## What is required
Leave out the pictures and print the rest of the entries exactly as they stand.

[Opening Data to use section]

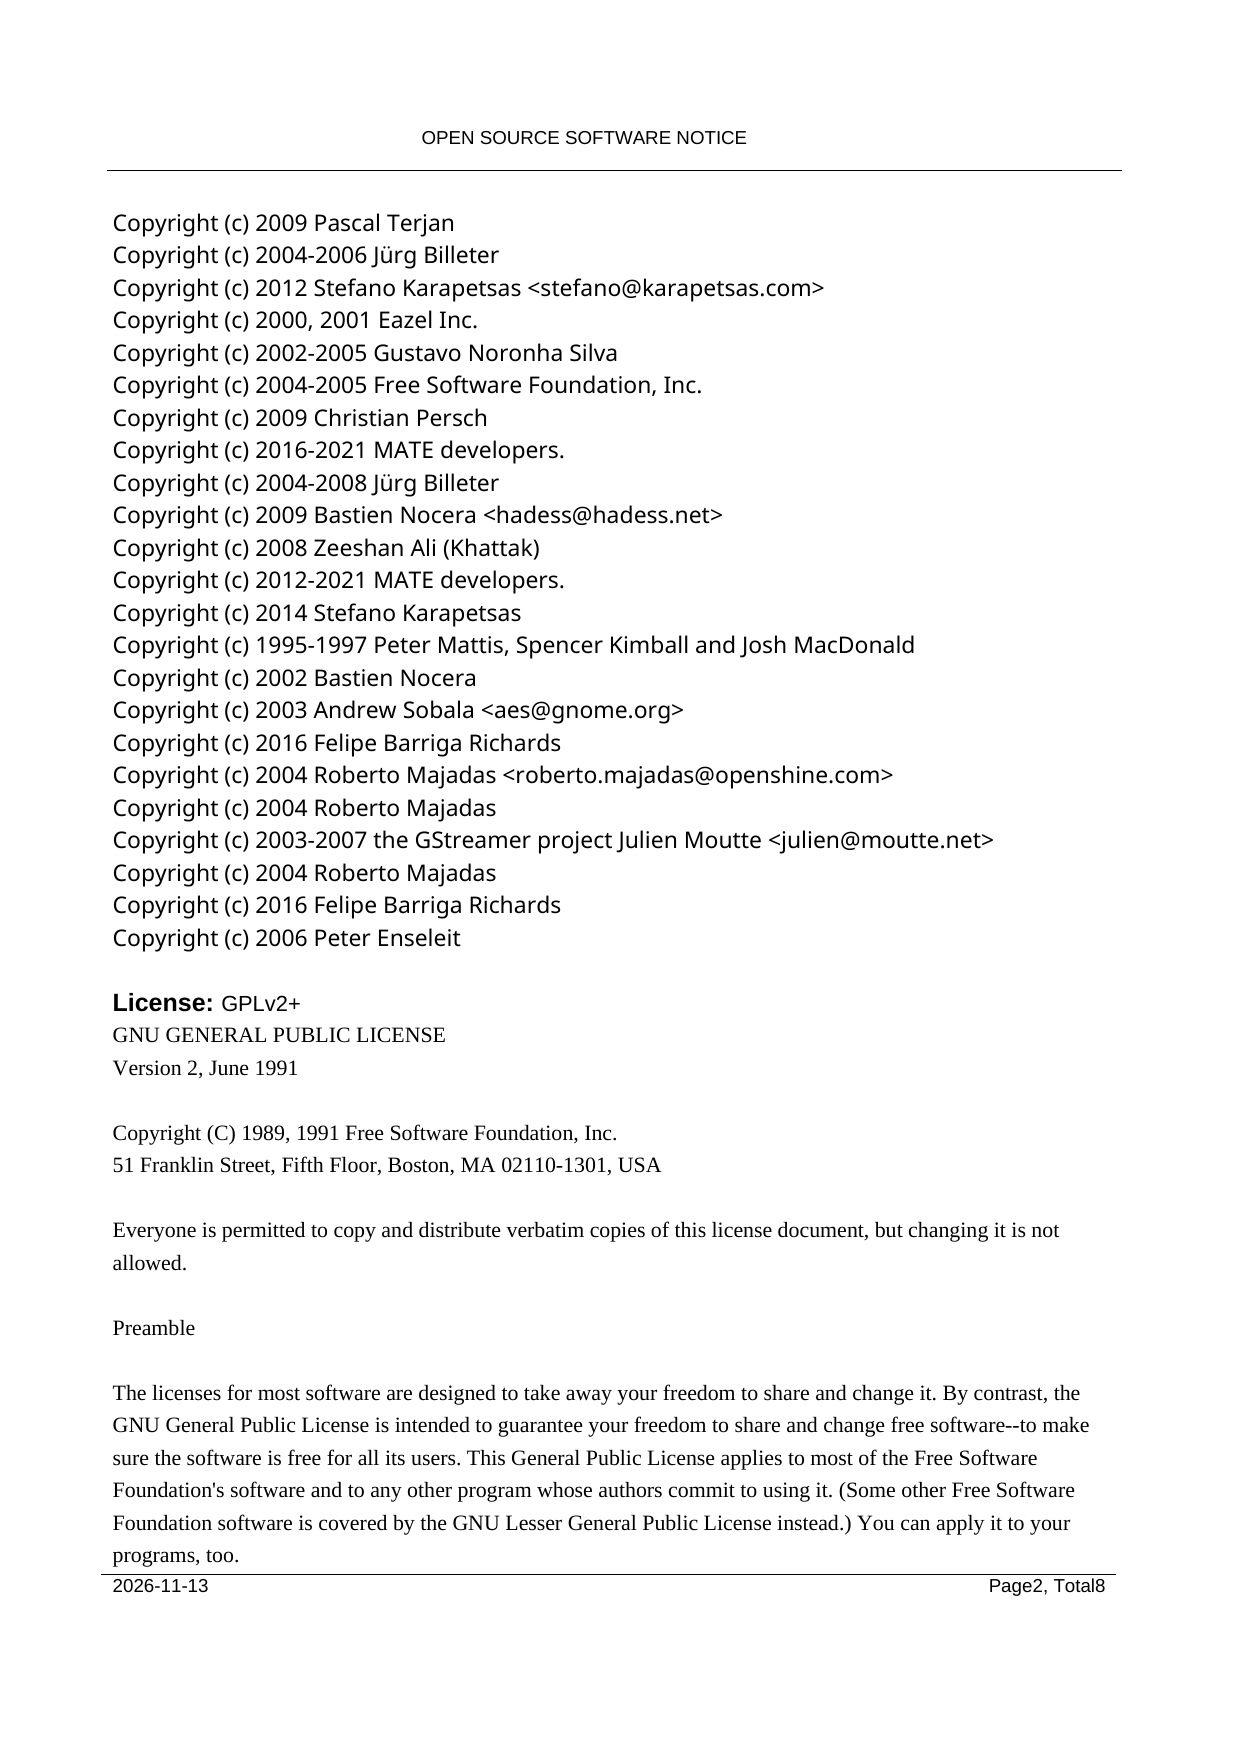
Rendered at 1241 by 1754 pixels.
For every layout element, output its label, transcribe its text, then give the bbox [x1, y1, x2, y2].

text License: GPLv2+ [112, 986, 1128, 1019]
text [112, 206, 1128, 986]
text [112, 1019, 1128, 1571]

[Closing Data to use section]

## Solution to the problem
Rendered at 1241 by 1754 pixels.
For every layout element, output its label, transcribe its text, then give the bbox [x1, y1, x2, y2].

text License: GPLv2+ [112, 986, 1128, 1019]
text [112, 206, 1128, 986]
text [112, 1019, 1128, 1571]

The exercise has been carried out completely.